[Transcribed page contents]

________________________________________

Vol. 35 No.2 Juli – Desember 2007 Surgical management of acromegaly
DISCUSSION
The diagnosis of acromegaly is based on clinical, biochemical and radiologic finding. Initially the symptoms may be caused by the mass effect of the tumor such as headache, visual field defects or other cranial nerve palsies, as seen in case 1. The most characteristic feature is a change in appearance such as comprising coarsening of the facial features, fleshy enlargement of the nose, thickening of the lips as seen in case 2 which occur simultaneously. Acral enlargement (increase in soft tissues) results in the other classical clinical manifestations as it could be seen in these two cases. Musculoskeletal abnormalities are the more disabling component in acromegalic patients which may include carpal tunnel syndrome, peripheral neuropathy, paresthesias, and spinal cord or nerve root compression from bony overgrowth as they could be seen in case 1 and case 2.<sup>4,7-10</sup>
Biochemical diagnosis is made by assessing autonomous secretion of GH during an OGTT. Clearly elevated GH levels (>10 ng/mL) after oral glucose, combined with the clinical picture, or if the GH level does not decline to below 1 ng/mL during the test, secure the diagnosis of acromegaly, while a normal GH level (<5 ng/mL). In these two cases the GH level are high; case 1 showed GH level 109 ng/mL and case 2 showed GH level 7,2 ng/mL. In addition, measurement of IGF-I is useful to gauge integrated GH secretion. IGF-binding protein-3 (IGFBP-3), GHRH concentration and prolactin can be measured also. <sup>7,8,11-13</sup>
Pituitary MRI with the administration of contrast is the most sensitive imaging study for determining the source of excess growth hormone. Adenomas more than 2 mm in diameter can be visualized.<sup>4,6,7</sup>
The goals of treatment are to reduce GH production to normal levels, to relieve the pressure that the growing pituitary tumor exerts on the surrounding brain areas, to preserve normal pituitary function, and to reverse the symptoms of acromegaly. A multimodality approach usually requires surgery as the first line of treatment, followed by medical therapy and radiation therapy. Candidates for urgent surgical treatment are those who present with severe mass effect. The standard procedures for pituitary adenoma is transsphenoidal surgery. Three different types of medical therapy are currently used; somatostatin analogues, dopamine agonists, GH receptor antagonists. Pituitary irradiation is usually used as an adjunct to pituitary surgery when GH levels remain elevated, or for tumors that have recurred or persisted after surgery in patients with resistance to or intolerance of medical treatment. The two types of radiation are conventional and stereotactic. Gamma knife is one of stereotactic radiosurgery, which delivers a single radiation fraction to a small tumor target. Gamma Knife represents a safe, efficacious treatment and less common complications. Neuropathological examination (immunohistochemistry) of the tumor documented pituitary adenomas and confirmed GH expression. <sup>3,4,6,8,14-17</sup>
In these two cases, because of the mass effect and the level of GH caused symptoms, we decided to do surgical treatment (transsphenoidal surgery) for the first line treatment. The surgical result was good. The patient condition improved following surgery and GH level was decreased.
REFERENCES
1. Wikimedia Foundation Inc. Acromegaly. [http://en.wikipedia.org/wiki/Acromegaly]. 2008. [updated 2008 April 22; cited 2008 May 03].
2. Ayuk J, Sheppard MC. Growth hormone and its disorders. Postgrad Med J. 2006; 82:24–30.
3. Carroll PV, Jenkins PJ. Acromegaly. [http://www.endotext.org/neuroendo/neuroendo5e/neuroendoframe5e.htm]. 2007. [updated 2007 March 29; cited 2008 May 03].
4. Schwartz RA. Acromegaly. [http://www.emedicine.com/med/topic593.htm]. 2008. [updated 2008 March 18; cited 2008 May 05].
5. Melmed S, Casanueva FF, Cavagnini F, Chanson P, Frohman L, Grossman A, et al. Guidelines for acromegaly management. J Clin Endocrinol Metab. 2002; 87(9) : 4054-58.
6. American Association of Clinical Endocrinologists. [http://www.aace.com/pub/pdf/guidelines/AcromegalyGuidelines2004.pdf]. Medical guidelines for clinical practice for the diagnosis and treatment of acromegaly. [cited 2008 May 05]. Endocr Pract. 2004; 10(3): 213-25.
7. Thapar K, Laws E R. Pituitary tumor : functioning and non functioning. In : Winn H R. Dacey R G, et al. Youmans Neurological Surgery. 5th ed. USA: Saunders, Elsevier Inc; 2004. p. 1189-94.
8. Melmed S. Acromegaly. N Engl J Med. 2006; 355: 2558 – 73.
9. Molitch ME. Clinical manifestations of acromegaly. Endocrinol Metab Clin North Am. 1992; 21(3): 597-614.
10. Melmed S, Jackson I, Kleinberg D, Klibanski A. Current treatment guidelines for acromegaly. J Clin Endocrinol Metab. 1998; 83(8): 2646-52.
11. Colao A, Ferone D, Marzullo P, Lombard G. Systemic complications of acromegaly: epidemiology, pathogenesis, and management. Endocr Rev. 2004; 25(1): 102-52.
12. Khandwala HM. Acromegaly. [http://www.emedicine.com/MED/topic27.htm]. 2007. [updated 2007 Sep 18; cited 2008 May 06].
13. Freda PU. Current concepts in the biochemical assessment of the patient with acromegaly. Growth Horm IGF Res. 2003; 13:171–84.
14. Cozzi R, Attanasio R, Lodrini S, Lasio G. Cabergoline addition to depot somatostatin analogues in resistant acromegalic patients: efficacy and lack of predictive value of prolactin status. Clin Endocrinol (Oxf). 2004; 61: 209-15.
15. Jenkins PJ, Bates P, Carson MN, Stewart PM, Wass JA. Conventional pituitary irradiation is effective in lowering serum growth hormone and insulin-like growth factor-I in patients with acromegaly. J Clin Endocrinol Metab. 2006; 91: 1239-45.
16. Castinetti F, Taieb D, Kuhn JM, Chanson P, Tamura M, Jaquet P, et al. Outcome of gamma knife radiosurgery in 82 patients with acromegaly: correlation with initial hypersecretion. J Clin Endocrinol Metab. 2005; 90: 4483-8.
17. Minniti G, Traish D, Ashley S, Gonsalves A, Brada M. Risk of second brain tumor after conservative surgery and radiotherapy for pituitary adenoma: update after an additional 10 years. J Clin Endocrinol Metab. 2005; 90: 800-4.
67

________________________________________

» **Task instructions**: Take the entries above and copy them out exactly.

» **Output of the task**:
Vol. 35 No.2 Juli – Desember 2007 Surgical management of acromegaly
DISCUSSION
The diagnosis of acromegaly is based on clinical, biochemical and radiologic finding. Initially the symptoms may be caused by the mass effect of the tumor such as headache, visual field defects or other cranial nerve palsies, as seen in case 1. The most characteristic feature is a change in appearance such as comprising coarsening of the facial features, fleshy enlargement of the nose, thickening of the lips as seen in case 2 which occur simultaneously. Acral enlargement (increase in soft tissues) results in the other classical clinical manifestations as it could be seen in these two cases. Musculoskeletal abnormalities are the more disabling component in acromegalic patients which may include carpal tunnel syndrome, peripheral neuropathy, paresthesias, and spinal cord or nerve root compression from bony overgrowth as they could be seen in case 1 and case 2.<sup>4,7-10</sup>
Biochemical diagnosis is made by assessing autonomous secretion of GH during an OGTT. Clearly elevated GH levels (>10 ng/mL) after oral glucose, combined with the clinical picture, or if the GH level does not decline to below 1 ng/mL during the test, secure the diagnosis of acromegaly, while a normal GH level (<5 ng/mL). In these two cases the GH level are high; case 1 showed GH level 109 ng/mL and case 2 showed GH level 7,2 ng/mL. In addition, measurement of IGF-I is useful to gauge integrated GH secretion. IGF-binding protein-3 (IGFBP-3), GHRH concentration and prolactin can be measured also. <sup>7,8,11-13</sup>
Pituitary MRI with the administration of contrast is the most sensitive imaging study for determining the source of excess growth hormone. Adenomas more than 2 mm in diameter can be visualized.<sup>4,6,7</sup>
The goals of treatment are to reduce GH production to normal levels, to relieve the pressure that the growing pituitary tumor exerts on the surrounding brain areas, to preserve normal pituitary function, and to reverse the symptoms of acromegaly. A multimodality approach usually requires surgery as the first line of treatment, followed by medical therapy and radiation therapy. Candidates for urgent surgical treatment are those who present with severe mass effect. The standard procedures for pituitary adenoma is transsphenoidal surgery. Three different types of medical therapy are currently used; somatostatin analogues, dopamine agonists, GH receptor antagonists. Pituitary irradiation is usually used as an adjunct to pituitary surgery when GH levels remain elevated, or for tumors that have recurred or persisted after surgery in patients with resistance to or intolerance of medical treatment. The two types of radiation are conventional and stereotactic. Gamma knife is one of stereotactic radiosurgery, which delivers a single radiation fraction to a small tumor target. Gamma Knife represents a safe, efficacious treatment and less common complications. Neuropathological examination (immunohistochemistry) of the tumor documented pituitary adenomas and confirmed GH expression. <sup>3,4,6,8,14-17</sup>
In these two cases, because of the mass effect and the level of GH caused symptoms, we decided to do surgical treatment (transsphenoidal surgery) for the first line treatment. The surgical result was good. The patient condition improved following surgery and GH level was decreased.
REFERENCES
1. Wikimedia Foundation Inc. Acromegaly. [http://en.wikipedia.org/wiki/Acromegaly]. 2008. [updated 2008 April 22; cited 2008 May 03].
2. Ayuk J, Sheppard MC. Growth hormone and its disorders. Postgrad Med J. 2006; 82:24–30.
3. Carroll PV, Jenkins PJ. Acromegaly. [http://www.endotext.org/neuroendo/neuroendo5e/neuroendoframe5e.htm]. 2007. [updated 2007 March 29; cited 2008 May 03].
4. Schwartz RA. Acromegaly. [http://www.emedicine.com/med/topic593.htm]. 2008. [updated 2008 March 18; cited 2008 May 05].
5. Melmed S, Casanueva FF, Cavagnini F, Chanson P, Frohman L, Grossman A, et al. Guidelines for acromegaly management. J Clin Endocrinol Metab. 2002; 87(9) : 4054-58.
6. American Association of Clinical Endocrinologists. [http://www.aace.com/pub/pdf/guidelines/AcromegalyGuidelines2004.pdf]. Medical guidelines for clinical practice for the diagnosis and treatment of acromegaly. [cited 2008 May 05]. Endocr Pract. 2004; 10(3): 213-25.
7. Thapar K, Laws E R. Pituitary tumor : functioning and non functioning. In : Winn H R. Dacey R G, et al. Youmans Neurological Surgery. 5th ed. USA: Saunders, Elsevier Inc; 2004. p. 1189-94.
8. Melmed S. Acromegaly. N Engl J Med. 2006; 355: 2558 – 73.
9. Molitch ME. Clinical manifestations of acromegaly. Endocrinol Metab Clin North Am. 1992; 21(3): 597-614.
10. Melmed S, Jackson I, Kleinberg D, Klibanski A. Current treatment guidelines for acromegaly. J Clin Endocrinol Metab. 1998; 83(8): 2646-52.
11. Colao A, Ferone D, Marzullo P, Lombard G. Systemic complications of acromegaly: epidemiology, pathogenesis, and management. Endocr Rev. 2004; 25(1): 102-52.
12. Khandwala HM. Acromegaly. [http://www.emedicine.com/MED/topic27.htm]. 2007. [updated 2007 Sep 18; cited 2008 May 06].
13. Freda PU. Current concepts in the biochemical assessment of the patient with acromegaly. Growth Horm IGF Res. 2003; 13:171–84.
14. Cozzi R, Attanasio R, Lodrini S, Lasio G. Cabergoline addition to depot somatostatin analogues in resistant acromegalic patients: efficacy and lack of predictive value of prolactin status. Clin Endocrinol (Oxf). 2004; 61: 209-15.
15. Jenkins PJ, Bates P, Carson MN, Stewart PM, Wass JA. Conventional pituitary irradiation is effective in lowering serum growth hormone and insulin-like growth factor-I in patients with acromegaly. J Clin Endocrinol Metab. 2006; 91: 1239-45.
16. Castinetti F, Taieb D, Kuhn JM, Chanson P, Tamura M, Jaquet P, et al. Outcome of gamma knife radiosurgery in 82 patients with acromegaly: correlation with initial hypersecretion. J Clin Endocrinol Metab. 2005; 90: 4483-8.
17. Minniti G, Traish D, Ashley S, Gonsalves A, Brada M. Risk of second brain tumor after conservative surgery and radiotherapy for pituitary adenoma: update after an additional 10 years. J Clin Endocrinol Metab. 2005; 90: 800-4.
67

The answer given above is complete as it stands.